[WHAT IS BEING ASKED]
Which lines in the listing below contain the word "down"? Copy each one.

[INPUT DATA]
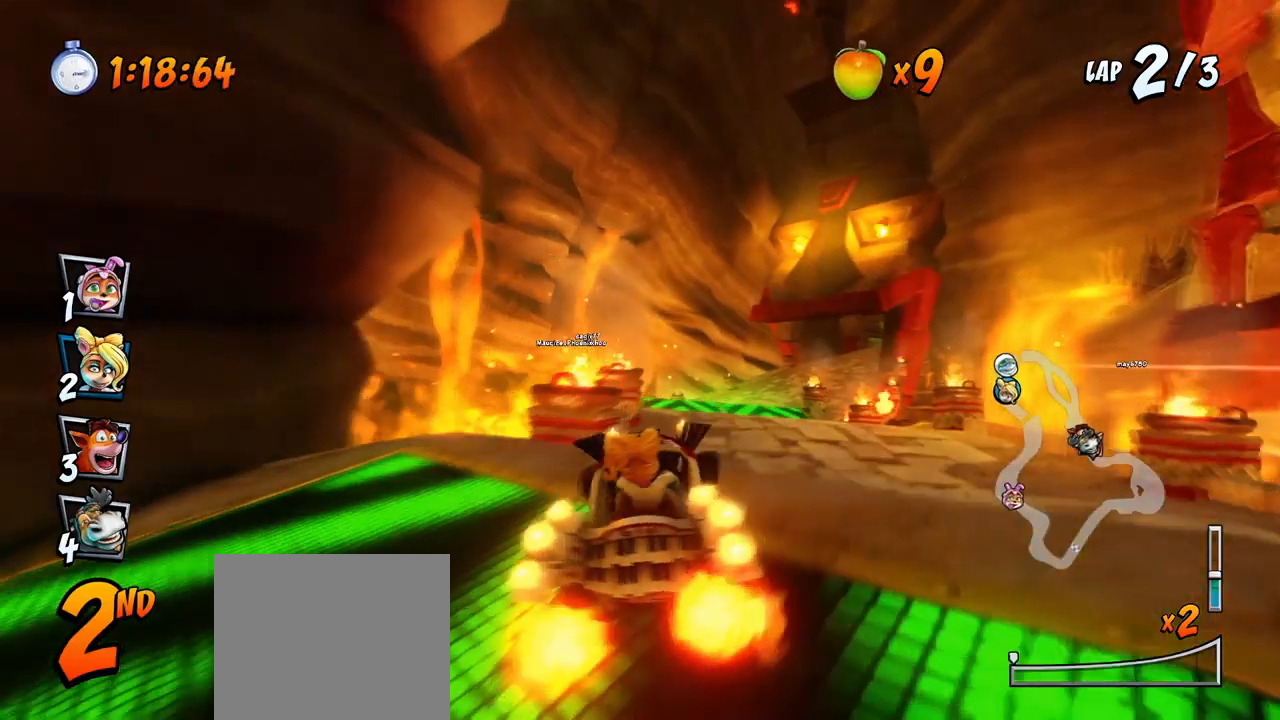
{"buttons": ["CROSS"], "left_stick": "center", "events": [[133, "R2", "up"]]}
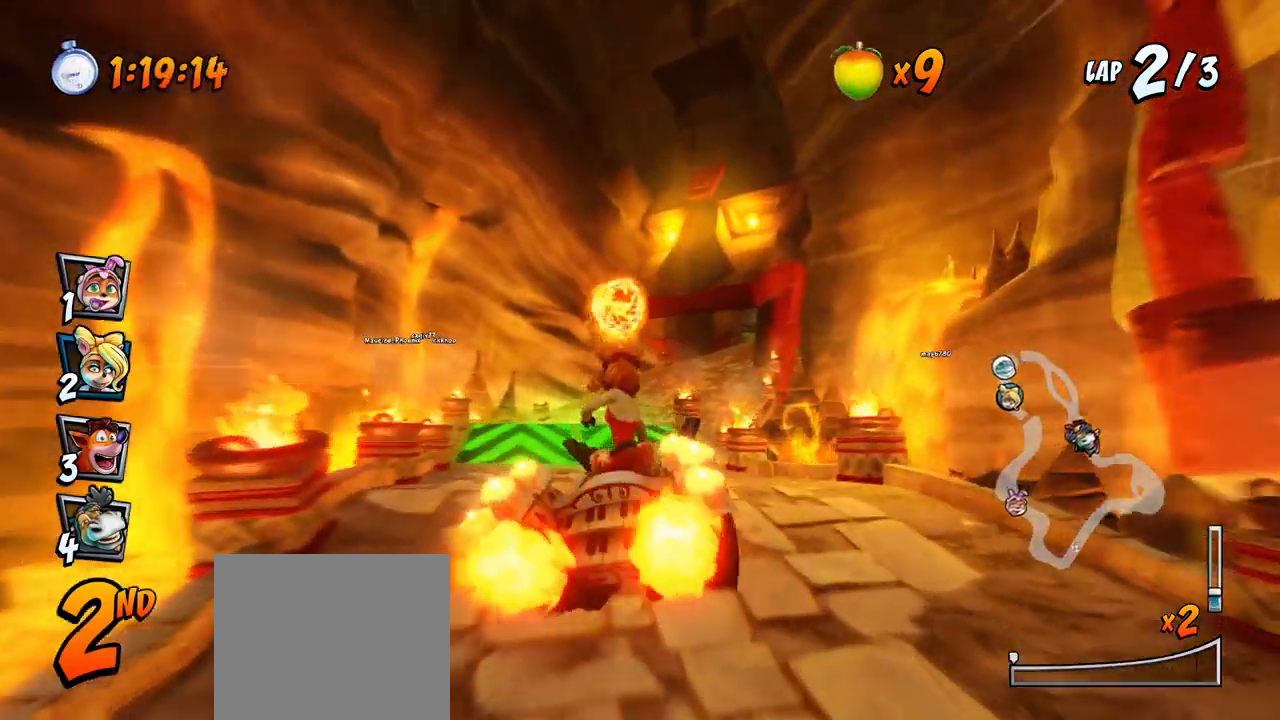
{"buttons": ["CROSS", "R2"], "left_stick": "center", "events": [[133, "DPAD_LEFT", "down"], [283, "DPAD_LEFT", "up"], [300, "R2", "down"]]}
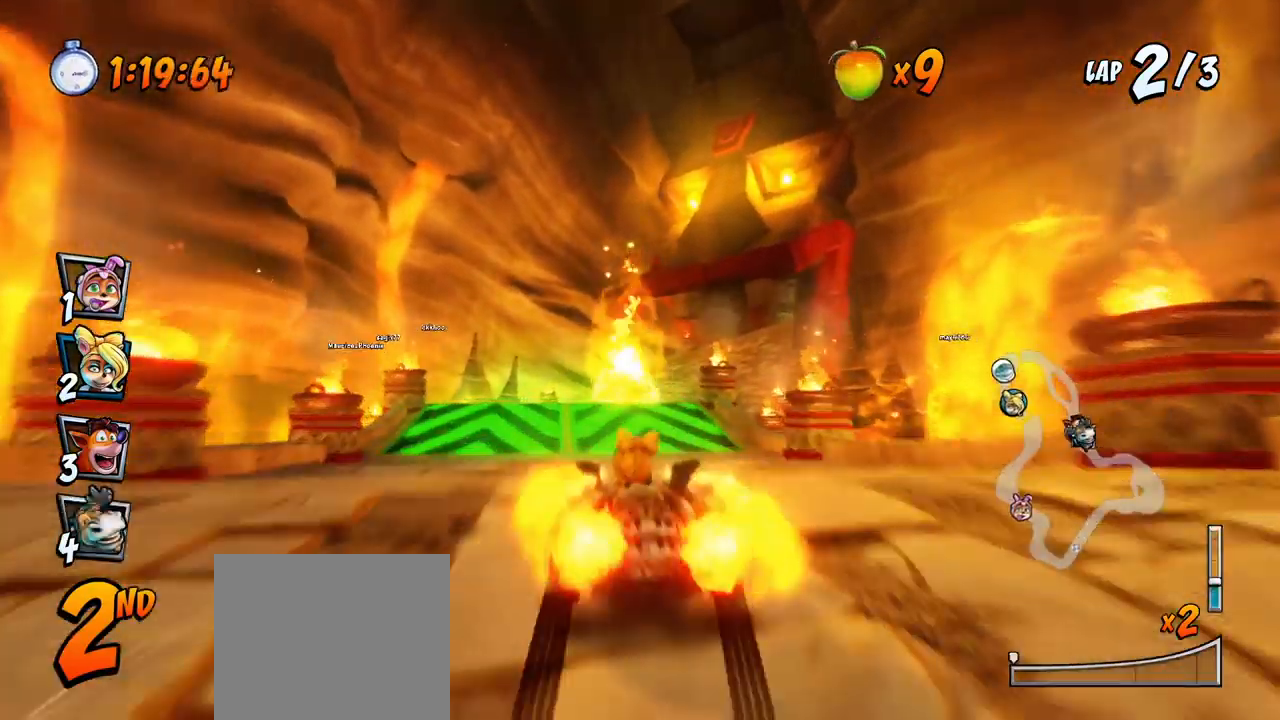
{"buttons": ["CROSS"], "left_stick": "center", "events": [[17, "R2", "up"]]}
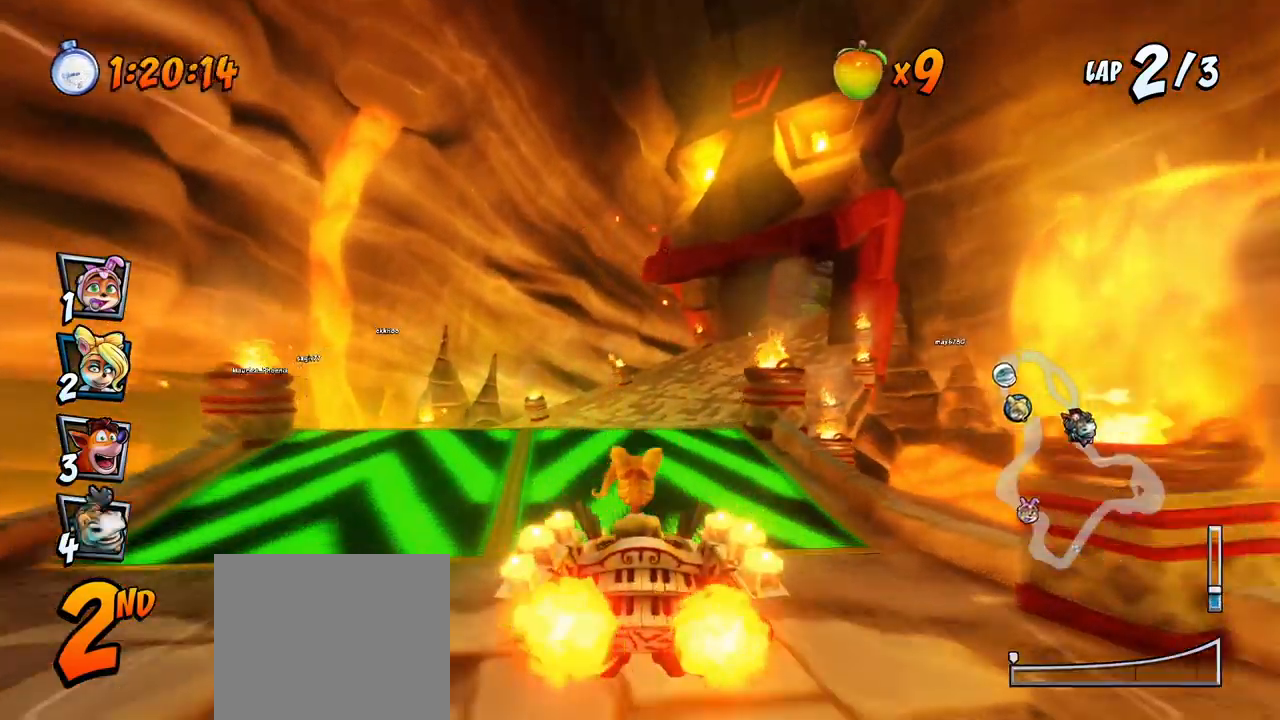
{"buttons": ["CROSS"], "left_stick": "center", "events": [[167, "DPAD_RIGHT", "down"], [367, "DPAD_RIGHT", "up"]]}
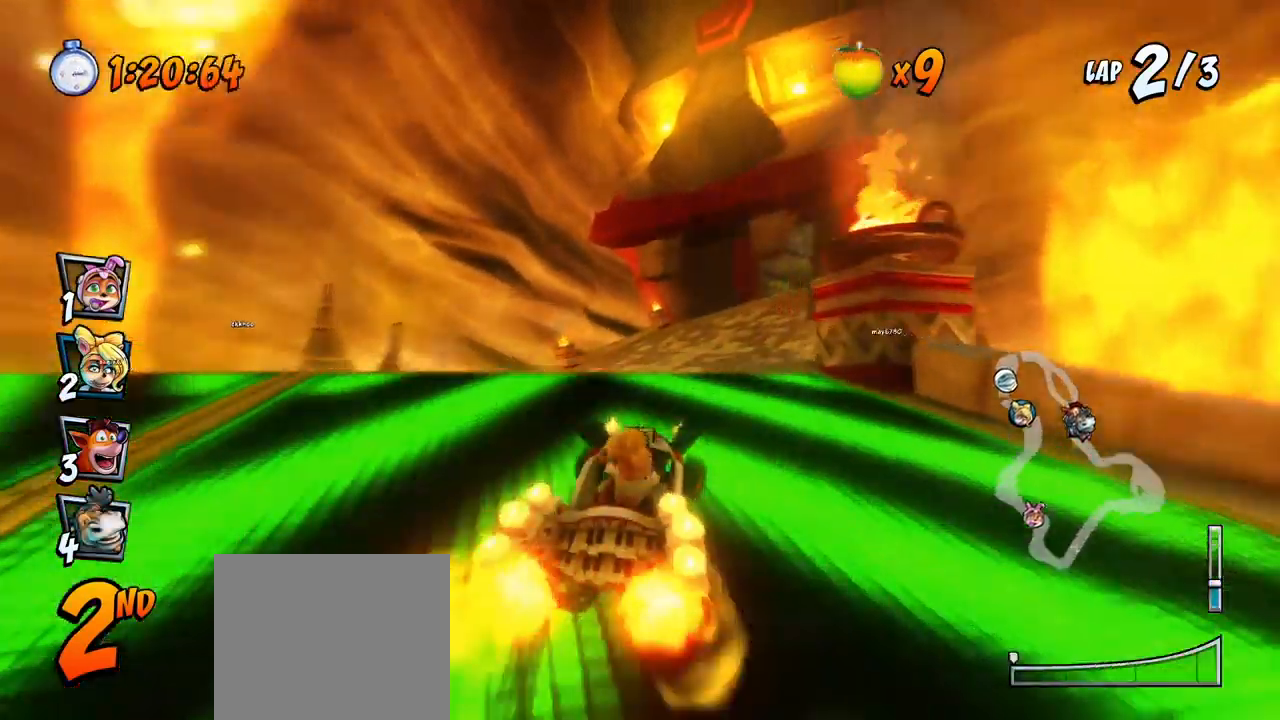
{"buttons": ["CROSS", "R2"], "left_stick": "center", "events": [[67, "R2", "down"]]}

[RESPONSE BELOW]
{"buttons": ["CROSS", "R2"], "left_stick": "center", "events": [[133, "DPAD_LEFT", "down"], [283, "DPAD_LEFT", "up"], [300, "R2", "down"]]}
{"buttons": ["CROSS"], "left_stick": "center", "events": [[167, "DPAD_RIGHT", "down"], [367, "DPAD_RIGHT", "up"]]}
{"buttons": ["CROSS", "R2"], "left_stick": "center", "events": [[67, "R2", "down"]]}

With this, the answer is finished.